Peace beyond understanding and love that matters – savouring mystery in this world is a good thing, for we can bask in the infinite wonders given to us to enjoy, and rest in our finititude. The enigmatic nature of noise and the mysteries it encompasses help me to appreciate my own place in this dynamic.
My goal is that they may be encouraged in heart and united in love, so that they may have the full riches of complete understanding, in order that they may know the mystery of God, namely, Christ, in whom are hidden all the treasures of wisdom and knowledge.
(from the Bible – Colossians 2:2-3)
Jesus Christ holds all mysteries, including the mysteries of noise. And it is possible to truly know the mystery of Christ. In him there will be no end to the discovery and wonder of mystery in all its purest and most diverse forms.
The pursuit of noise music is an inherently exciting road which highlights our own limitations of knowledge and understanding. Noise surely conveys and celebrates mystery. We cannot fully comprehend ourselves or our world or the nature of sound itself. The unpredictability and diversity of noise only serves to accentuate the mystery.

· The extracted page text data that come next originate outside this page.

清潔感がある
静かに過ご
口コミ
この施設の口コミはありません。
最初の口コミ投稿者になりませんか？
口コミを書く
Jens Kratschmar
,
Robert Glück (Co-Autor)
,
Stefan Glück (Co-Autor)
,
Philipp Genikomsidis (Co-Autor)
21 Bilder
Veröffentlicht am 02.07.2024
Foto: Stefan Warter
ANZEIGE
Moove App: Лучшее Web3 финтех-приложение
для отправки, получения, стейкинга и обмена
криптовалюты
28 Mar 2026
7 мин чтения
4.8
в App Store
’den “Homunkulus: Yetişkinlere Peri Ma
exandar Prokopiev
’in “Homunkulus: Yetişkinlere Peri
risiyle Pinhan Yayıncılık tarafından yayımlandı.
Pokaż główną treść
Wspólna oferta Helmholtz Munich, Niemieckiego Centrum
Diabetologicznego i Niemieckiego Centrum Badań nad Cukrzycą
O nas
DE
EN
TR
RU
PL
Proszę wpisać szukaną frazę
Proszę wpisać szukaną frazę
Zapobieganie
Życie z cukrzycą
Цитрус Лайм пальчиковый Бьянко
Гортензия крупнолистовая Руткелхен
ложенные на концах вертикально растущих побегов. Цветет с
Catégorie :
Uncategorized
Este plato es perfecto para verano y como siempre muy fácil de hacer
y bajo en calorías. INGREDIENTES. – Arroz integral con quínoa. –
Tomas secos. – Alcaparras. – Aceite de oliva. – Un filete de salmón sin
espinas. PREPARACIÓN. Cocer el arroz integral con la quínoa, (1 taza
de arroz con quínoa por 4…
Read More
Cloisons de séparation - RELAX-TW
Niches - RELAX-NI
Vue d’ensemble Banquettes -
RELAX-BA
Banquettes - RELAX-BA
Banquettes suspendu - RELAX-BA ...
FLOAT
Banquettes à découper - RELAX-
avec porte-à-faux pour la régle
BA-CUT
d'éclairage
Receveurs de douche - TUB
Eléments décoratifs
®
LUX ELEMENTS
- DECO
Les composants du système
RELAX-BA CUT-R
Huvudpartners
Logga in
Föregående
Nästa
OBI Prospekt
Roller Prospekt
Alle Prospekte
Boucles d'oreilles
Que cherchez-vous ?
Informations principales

Noise broadens the horizons of listening pleasure beyond the widely accepted realm of music, and it does so in a way that restores and increases a sense of wonder.
I want to allow these wonders of noise to be tiny windows that enable me to worship the wonder and mystery of God.
Where then does wisdom come from?
Where does understanding dwell?
It is hidden from the eyes of every living thing,
concealed even from the birds in the sky.
Destruction and Death say,
‘Only a rumour of it has reached our ears.’
God understands the way to it
and he alone knows where it dwells,
for he views the ends of the earth
and sees everything under the heavens.
When he established the force of the wind
and measured out the waters,
when he made a decree for the rain
and a path for the thunderstorm,
then he looked at wisdom and appraised it;
he confirmed it and tested it.
And he said to the human race,
‘The fear of the Lord – that is wisdom,
and to shun evil is understanding.’
(from the Bible – Job 28:20-28)
He who has ears to hear, let him hear!